Your answer must be the listing repeated word for word, without its pictures.

-- Opening Marker --

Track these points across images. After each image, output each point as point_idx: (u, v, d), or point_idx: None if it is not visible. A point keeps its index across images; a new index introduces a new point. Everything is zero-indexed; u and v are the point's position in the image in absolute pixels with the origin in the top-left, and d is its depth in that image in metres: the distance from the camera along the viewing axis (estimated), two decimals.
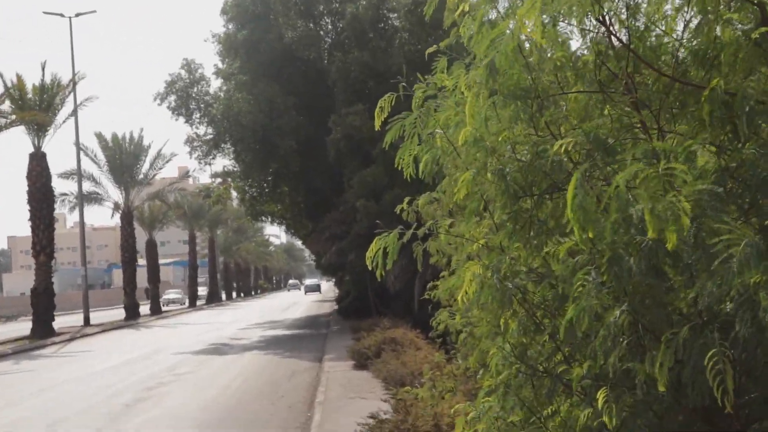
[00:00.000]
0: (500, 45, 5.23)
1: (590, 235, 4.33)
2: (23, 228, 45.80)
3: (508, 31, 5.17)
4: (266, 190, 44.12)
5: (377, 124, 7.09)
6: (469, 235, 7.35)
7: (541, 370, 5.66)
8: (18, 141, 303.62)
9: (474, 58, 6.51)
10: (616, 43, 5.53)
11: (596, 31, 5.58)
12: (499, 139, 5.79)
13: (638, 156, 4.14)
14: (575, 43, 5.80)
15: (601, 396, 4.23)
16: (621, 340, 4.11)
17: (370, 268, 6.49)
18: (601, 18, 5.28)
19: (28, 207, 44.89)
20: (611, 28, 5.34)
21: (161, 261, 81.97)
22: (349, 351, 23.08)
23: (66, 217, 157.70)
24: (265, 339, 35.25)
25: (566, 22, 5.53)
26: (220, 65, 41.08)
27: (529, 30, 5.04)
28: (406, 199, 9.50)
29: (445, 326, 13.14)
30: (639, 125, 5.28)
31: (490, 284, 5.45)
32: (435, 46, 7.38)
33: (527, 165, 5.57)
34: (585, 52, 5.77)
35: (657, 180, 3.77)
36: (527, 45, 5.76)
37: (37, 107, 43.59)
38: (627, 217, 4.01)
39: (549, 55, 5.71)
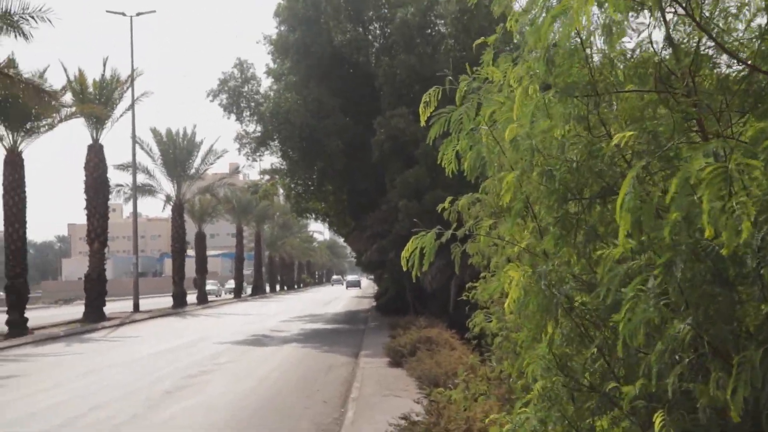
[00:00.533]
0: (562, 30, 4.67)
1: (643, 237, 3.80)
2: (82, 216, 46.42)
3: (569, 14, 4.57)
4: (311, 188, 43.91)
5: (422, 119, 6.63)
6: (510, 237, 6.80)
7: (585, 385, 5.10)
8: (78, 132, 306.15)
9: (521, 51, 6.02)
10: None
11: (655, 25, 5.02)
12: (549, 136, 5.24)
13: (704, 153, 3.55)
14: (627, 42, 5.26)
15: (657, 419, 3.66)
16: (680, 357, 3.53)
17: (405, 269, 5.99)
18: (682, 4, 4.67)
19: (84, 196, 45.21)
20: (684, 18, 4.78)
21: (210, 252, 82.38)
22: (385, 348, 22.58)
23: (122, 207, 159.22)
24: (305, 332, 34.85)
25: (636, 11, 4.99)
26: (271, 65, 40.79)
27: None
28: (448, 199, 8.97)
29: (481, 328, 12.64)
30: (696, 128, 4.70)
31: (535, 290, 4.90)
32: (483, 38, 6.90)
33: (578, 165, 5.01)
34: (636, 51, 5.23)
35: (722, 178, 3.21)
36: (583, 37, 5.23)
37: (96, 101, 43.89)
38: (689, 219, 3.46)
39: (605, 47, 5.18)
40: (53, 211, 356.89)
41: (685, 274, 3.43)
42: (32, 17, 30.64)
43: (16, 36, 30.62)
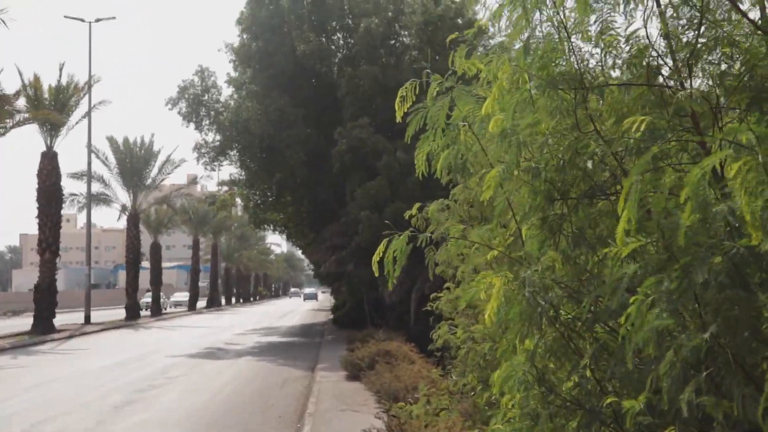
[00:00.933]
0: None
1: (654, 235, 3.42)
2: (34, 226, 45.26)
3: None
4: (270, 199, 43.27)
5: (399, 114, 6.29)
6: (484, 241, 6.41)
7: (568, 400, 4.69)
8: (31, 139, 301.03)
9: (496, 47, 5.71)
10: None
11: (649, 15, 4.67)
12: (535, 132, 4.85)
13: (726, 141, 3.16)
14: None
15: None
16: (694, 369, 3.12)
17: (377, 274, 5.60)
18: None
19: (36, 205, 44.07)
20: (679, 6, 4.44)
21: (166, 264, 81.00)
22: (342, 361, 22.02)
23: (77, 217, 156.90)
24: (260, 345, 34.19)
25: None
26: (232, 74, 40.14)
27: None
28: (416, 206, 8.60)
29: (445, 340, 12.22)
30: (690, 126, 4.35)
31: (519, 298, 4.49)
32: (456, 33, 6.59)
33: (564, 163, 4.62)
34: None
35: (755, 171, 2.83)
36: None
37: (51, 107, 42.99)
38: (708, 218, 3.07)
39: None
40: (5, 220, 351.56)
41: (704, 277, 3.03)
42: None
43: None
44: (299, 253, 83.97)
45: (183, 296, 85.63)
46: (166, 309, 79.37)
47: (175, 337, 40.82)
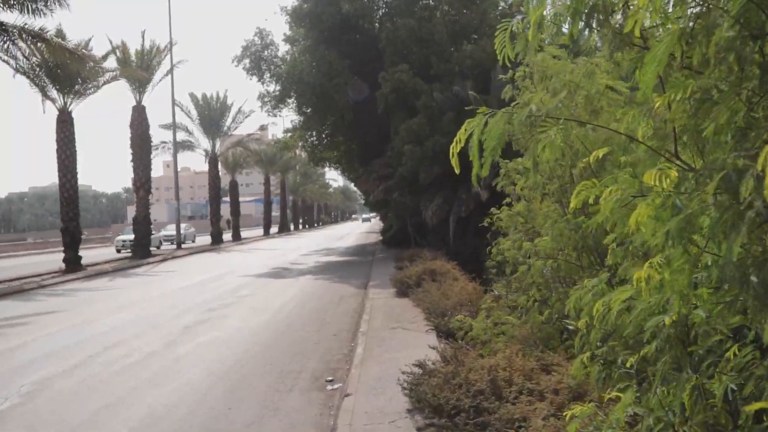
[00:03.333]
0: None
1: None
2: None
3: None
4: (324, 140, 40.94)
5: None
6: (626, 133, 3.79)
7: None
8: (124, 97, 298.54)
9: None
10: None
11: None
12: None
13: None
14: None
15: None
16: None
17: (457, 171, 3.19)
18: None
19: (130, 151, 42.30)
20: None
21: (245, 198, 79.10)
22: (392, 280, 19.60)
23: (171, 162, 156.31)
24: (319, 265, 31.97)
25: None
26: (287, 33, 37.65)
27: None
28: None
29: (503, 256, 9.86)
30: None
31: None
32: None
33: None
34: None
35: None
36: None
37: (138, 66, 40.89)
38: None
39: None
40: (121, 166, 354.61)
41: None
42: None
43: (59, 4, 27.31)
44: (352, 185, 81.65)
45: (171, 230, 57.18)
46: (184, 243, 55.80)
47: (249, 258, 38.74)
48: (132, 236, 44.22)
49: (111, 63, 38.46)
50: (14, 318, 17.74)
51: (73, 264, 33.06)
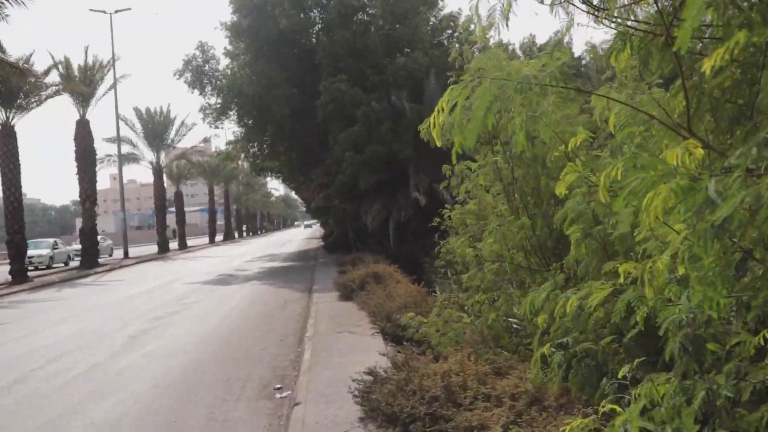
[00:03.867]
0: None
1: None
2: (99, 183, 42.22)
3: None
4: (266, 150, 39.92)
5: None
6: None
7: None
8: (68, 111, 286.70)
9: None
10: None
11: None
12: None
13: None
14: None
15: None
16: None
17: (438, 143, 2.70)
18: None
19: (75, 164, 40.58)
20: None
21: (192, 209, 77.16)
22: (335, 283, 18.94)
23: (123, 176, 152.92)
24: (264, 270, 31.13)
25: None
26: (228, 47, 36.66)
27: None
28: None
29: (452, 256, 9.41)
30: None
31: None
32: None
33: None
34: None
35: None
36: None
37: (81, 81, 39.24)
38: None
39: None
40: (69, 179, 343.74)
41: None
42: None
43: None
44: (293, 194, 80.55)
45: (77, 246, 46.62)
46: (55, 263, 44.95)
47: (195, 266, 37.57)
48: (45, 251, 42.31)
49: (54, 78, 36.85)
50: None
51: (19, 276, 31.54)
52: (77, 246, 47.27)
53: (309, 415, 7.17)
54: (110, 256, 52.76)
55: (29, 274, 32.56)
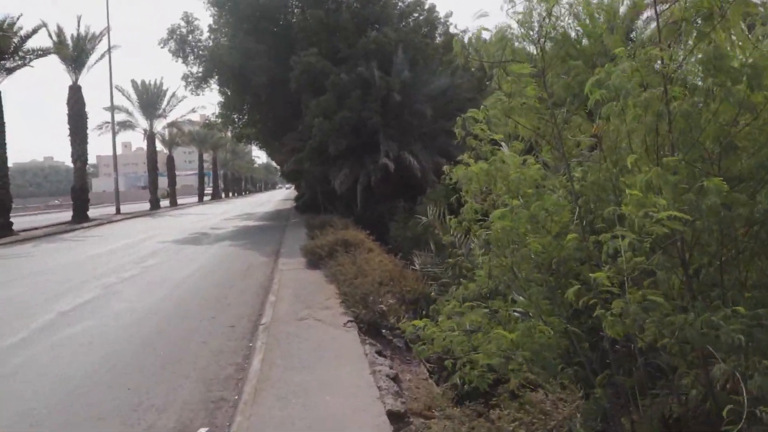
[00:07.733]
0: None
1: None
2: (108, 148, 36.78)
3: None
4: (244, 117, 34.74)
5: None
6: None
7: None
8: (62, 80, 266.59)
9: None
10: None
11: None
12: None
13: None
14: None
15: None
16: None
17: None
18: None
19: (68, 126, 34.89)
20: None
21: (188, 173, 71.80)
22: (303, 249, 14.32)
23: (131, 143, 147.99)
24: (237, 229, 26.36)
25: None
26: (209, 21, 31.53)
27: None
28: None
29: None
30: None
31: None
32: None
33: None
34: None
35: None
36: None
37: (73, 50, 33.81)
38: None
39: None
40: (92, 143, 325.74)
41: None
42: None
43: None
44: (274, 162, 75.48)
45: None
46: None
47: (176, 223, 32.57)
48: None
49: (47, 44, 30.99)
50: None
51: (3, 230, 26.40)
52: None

-- Closing Marker --

Final answer
Track these points across images. After each image, output each point as point_idx: (u, v, d), or point_idx: None if it is not visible. A point keeps its index across images; a new index introduces a new point. Everything is zero-indexed; u and v are the point's position in the image in absolute pixels with the origin in the top-left, and d is its depth in that image in metres: the distance from the camera along the viewing axis (estimated), two decimals.
[00:00.000]
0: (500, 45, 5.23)
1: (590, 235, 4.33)
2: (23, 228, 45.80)
3: (508, 31, 5.17)
4: (266, 190, 44.12)
5: (377, 124, 7.09)
6: (469, 235, 7.35)
7: (541, 370, 5.66)
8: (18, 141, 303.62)
9: (474, 58, 6.51)
10: (616, 43, 5.53)
11: (596, 31, 5.58)
12: (499, 139, 5.79)
13: (638, 156, 4.14)
14: (575, 43, 5.80)
15: (601, 396, 4.23)
16: (621, 340, 4.11)
17: (370, 268, 6.49)
18: (601, 18, 5.28)
19: (28, 207, 44.89)
20: (611, 28, 5.34)
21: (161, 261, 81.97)
22: (349, 351, 23.08)
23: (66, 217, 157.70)
24: (265, 339, 35.25)
25: (566, 22, 5.53)
26: (220, 65, 41.08)
27: (529, 30, 5.04)
28: (406, 199, 9.50)
29: (445, 326, 13.14)
30: (639, 125, 5.28)
31: (490, 284, 5.45)
32: (435, 46, 7.38)
33: (527, 165, 5.57)
34: (585, 52, 5.77)
35: (657, 180, 3.77)
36: (527, 45, 5.76)
37: (37, 107, 43.59)
38: (627, 217, 4.01)
39: (549, 55, 5.71)
[00:00.533]
0: (562, 30, 4.67)
1: (643, 237, 3.80)
2: (82, 216, 46.42)
3: (569, 14, 4.57)
4: (311, 188, 43.91)
5: (422, 119, 6.63)
6: (510, 237, 6.80)
7: (585, 385, 5.10)
8: (78, 132, 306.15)
9: (521, 51, 6.02)
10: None
11: (655, 25, 5.02)
12: (549, 136, 5.24)
13: (704, 153, 3.55)
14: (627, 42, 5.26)
15: (657, 419, 3.66)
16: (680, 357, 3.53)
17: (405, 269, 5.99)
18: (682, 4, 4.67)
19: (84, 196, 45.21)
20: (684, 18, 4.78)
21: (210, 252, 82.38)
22: (385, 348, 22.58)
23: (122, 207, 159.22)
24: (305, 332, 34.85)
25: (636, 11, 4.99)
26: (271, 65, 40.79)
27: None
28: (448, 199, 8.97)
29: (481, 328, 12.64)
30: (696, 128, 4.70)
31: (535, 290, 4.90)
32: (483, 38, 6.90)
33: (578, 165, 5.01)
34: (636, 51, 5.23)
35: (722, 178, 3.21)
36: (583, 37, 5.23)
37: (96, 101, 43.89)
38: (689, 219, 3.46)
39: (605, 47, 5.18)
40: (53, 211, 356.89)
41: (685, 274, 3.43)
42: (32, 17, 30.64)
43: (16, 36, 30.62)
[00:00.933]
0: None
1: (654, 235, 3.42)
2: (34, 226, 45.26)
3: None
4: (270, 199, 43.27)
5: (399, 114, 6.29)
6: (484, 241, 6.41)
7: (568, 400, 4.69)
8: (31, 139, 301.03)
9: (496, 47, 5.71)
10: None
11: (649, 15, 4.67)
12: (535, 132, 4.85)
13: (726, 141, 3.16)
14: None
15: None
16: (694, 369, 3.12)
17: (377, 274, 5.60)
18: None
19: (36, 205, 44.07)
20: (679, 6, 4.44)
21: (166, 264, 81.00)
22: (342, 361, 22.02)
23: (77, 217, 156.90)
24: (260, 345, 34.19)
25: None
26: (232, 74, 40.14)
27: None
28: (416, 206, 8.60)
29: (445, 340, 12.22)
30: (690, 126, 4.35)
31: (519, 298, 4.49)
32: (456, 33, 6.59)
33: (564, 163, 4.62)
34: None
35: (755, 171, 2.83)
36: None
37: (51, 107, 42.99)
38: (708, 218, 3.07)
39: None
40: (5, 220, 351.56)
41: (704, 277, 3.03)
42: None
43: None
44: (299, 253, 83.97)
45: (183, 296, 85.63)
46: (166, 309, 79.37)
47: (175, 337, 40.82)
[00:03.333]
0: None
1: None
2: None
3: None
4: (324, 140, 40.94)
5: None
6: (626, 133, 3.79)
7: None
8: (124, 97, 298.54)
9: None
10: None
11: None
12: None
13: None
14: None
15: None
16: None
17: (457, 171, 3.19)
18: None
19: (130, 151, 42.30)
20: None
21: (245, 198, 79.10)
22: (392, 280, 19.60)
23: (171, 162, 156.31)
24: (319, 265, 31.97)
25: None
26: (287, 33, 37.65)
27: None
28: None
29: (503, 256, 9.86)
30: None
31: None
32: None
33: None
34: None
35: None
36: None
37: (138, 66, 40.89)
38: None
39: None
40: (121, 166, 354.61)
41: None
42: None
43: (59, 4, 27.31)
44: (352, 185, 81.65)
45: (171, 230, 57.18)
46: (184, 243, 55.80)
47: (249, 258, 38.74)
48: (132, 236, 44.22)
49: (111, 63, 38.46)
50: (14, 318, 17.74)
51: (73, 264, 33.06)
[00:03.867]
0: None
1: None
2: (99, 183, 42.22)
3: None
4: (266, 150, 39.92)
5: None
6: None
7: None
8: (68, 111, 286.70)
9: None
10: None
11: None
12: None
13: None
14: None
15: None
16: None
17: (438, 143, 2.70)
18: None
19: (75, 164, 40.58)
20: None
21: (192, 209, 77.16)
22: (335, 283, 18.94)
23: (123, 176, 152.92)
24: (264, 270, 31.13)
25: None
26: (228, 47, 36.66)
27: None
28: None
29: (452, 256, 9.41)
30: None
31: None
32: None
33: None
34: None
35: None
36: None
37: (81, 81, 39.24)
38: None
39: None
40: (69, 179, 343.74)
41: None
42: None
43: None
44: (293, 194, 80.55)
45: (77, 246, 46.62)
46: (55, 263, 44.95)
47: (195, 266, 37.57)
48: (45, 251, 42.31)
49: (54, 78, 36.85)
50: None
51: (19, 276, 31.54)
52: (77, 246, 47.27)
53: (309, 415, 7.17)
54: (110, 256, 52.76)
55: (29, 274, 32.56)
[00:07.733]
0: None
1: None
2: (108, 148, 36.78)
3: None
4: (244, 117, 34.74)
5: None
6: None
7: None
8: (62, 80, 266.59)
9: None
10: None
11: None
12: None
13: None
14: None
15: None
16: None
17: None
18: None
19: (68, 126, 34.89)
20: None
21: (188, 173, 71.80)
22: (303, 249, 14.32)
23: (131, 143, 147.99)
24: (237, 229, 26.36)
25: None
26: (209, 21, 31.53)
27: None
28: None
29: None
30: None
31: None
32: None
33: None
34: None
35: None
36: None
37: (73, 50, 33.81)
38: None
39: None
40: (92, 143, 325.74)
41: None
42: None
43: None
44: (274, 162, 75.48)
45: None
46: None
47: (176, 223, 32.57)
48: None
49: (47, 44, 30.99)
50: None
51: (3, 230, 26.40)
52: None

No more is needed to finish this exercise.